Assignment
Below are records; reply with nothing but the number of lines in them that contain "SEER".

Collected data
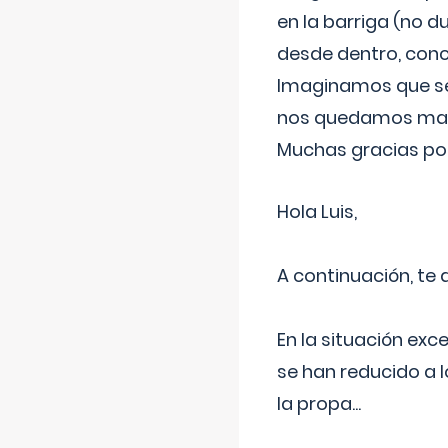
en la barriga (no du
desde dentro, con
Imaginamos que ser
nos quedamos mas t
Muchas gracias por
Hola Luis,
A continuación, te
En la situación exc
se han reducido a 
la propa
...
...
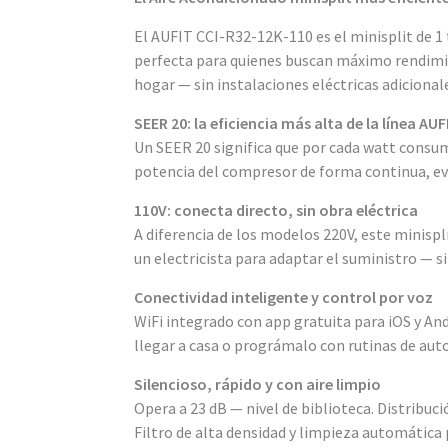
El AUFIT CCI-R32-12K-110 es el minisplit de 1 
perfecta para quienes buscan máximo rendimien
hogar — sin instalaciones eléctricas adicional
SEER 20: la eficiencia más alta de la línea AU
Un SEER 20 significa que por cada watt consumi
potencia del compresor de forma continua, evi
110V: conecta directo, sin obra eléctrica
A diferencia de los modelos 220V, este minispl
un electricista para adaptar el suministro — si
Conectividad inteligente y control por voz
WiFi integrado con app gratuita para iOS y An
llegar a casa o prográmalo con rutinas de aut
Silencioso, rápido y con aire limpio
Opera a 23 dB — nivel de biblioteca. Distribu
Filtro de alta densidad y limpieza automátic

Response
2